Jean Paul Gaultier à Paris, Alexander McQueen à Londres: les expositions de mode attirent un public de plus en plus large, curieux d'admirer de ses propres yeux des créations habituellement réservées à un cercle restreint de clients et journalistes.

Karl Lagerfeld est lui aussi mis à l'honneur sur sa terre natale: le Centre national d'Art et d'Expositions de Bonn en Allemagne accueille jusqu'en septembre une grande rétrospective consacrée au couturier-vedette, organisée par sa muse et bras droit Amanda Harlech.

«Ceux qui n'ont pas la chance d'assister à des défilés de mode voient rarement ce qu'est vraiment une création de haute couture», remarque Jean-Paul Cluzel, président de la Réunion des Musées nationaux-Grand Palais en France, où débute mercredi la rétrospective Gaultier.

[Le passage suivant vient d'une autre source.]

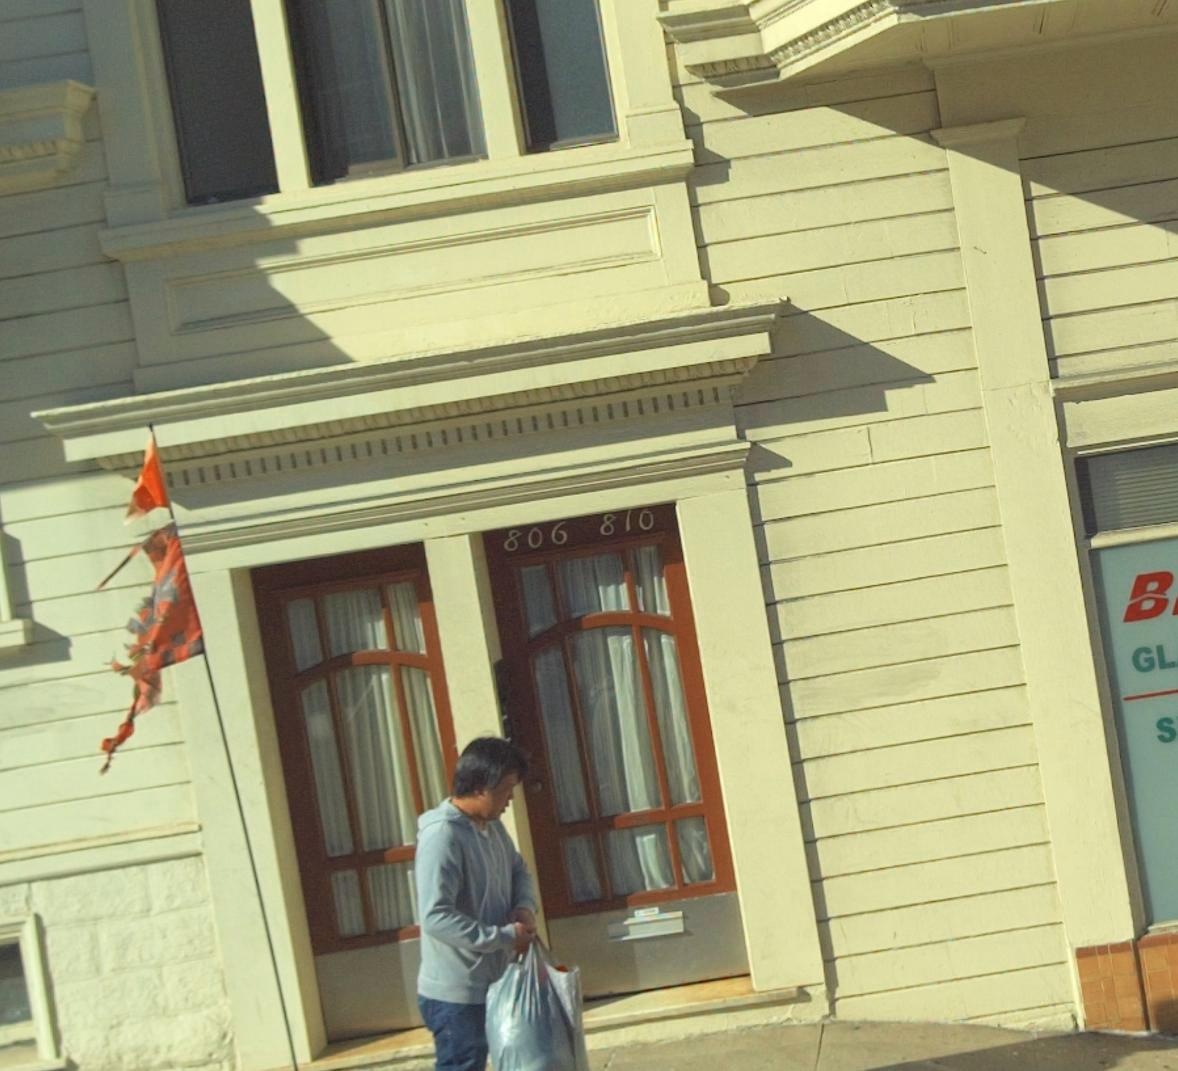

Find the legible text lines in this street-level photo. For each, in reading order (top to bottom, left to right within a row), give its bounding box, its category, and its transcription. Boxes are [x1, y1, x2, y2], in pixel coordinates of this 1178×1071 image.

[501, 519, 571, 553] StreetNumber: 806
[596, 506, 656, 538] StreetNumber: 810
[1120, 569, 1175, 624] None: B
[1129, 642, 1177, 674] None: GL
[1155, 714, 1176, 745] None: S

«Les meilleures images, les meilleurs reportages télévisés n'arrivent pas à rendre compte de la richesse d'un tissu, d'une broderie. Seule une exposition peut permettre cela pour le commun des mortels», a-t-il fait valoir lors d'une présentation de l'exposition à la presse.

Lancée en 2011 au Musée des Beaux-Arts de Montréal, elle a déjà attiré 1,4 million de visiteurs au cours de ses neuf premières étapes dans le monde.

À Londres, le Victoria and Albert Museum (V&A) accueille sa plus grande exposition jamais consacrée à la mode avec Savage Beauty, sur l'oeuvre d'Alexander McQueen, cinq ans après la mort du designer britannique, qui s'est suicidé en 2010 à 40 ans.

Avec plus de 660 000 visiteurs en 2011, ce «blockbuster» est devenu la huitième exposition la plus vue du Metropolitan Museum of Art à New York, où elle était organisée par le Costume Institute.

La pionnière, Diana Vreeland 

C'est d'ailleurs dans le cadre du Met que s'était tenue en 1983 Yves Saint Laurent, 25 ans de création, première rétrospective consacrée à un couturier vivant, lancée à l'initiative de la journaliste américaine Diana Vreeland.

Pour Vreeland, qui a conçu de nombreuses expositions de mode, la façon de «rendre le vêtement vivant c'était de l'associer à un individu charismatique», explique à l'AFP Harold Koda, conservateur du Costume Institute.

«Elle créait des installations avec des murs colorés, des éclairages spectaculaires, des parfums, de la musique. C'est quelque chose qui s'est répandu partout dans le monde», rappelle-t-il.

Mais l'une des choses qui ont changé, c'est qu'elle «n'était pas très à cheval sur les faits», relève Harold Koda dans un éclat de rire. «Si les gens voyaient ses expos aujourd'hui ils diraient ''mais il n'y a pas de substance!'' Le public est devenu incroyablement exigeant», remarque-t-il.

L'audience de ces expositions s'est aussi considérablement «élargie», note Harold Koda: hommes, femmes, la mode est devenue «un sujet qui intéresse tout le monde».

«Il est difficile d'échapper à la mode, la publicité est partout! Et puis c'est quelque chose qui fait rêver», souligne Olivier Gabet, directeur du Musée des Arts décoratifs à Paris qui organise depuis près de trente ans deux à trois expositions de mode par an.

Pour cet historien de l'art, il est important de faire la distinction entre les musées comme celui qu'il dirige, ou le Palais Galliera à Paris, le Met et le V&A, qui ont la charge de collections de mode, et les institutions qui surfent sur «un sujet porteur».

Il insiste sur l'importance d'accompagner les créations d'un «discours scientifique ou artistique»: «Il faut qu'il y ait un point de vue et une analyse. Sinon c'est une opération commerciale».

Et si la collaboration du musée avec le créateur est précieuse pour connaître ses intentions, le danger est qu'il «soit son propre commissaire», note Olivier Gabet.

L'exposition au Musée des Arts décoratifs consacrée au créateur belge Dries Van Noten en 2014, qui a accueilli 180 000 visiteurs, avait suscité «un vrai dialogue, assez âpre quelquefois» avec le designer, explique-t-il.

«Au Met, à chaque fois que nous collaborons avec un créateur, l'accord de départ c'est qu'il doit nous laisser interpréter son oeuvre. Ce n'est pas négociable», dit aussi Harold Koda.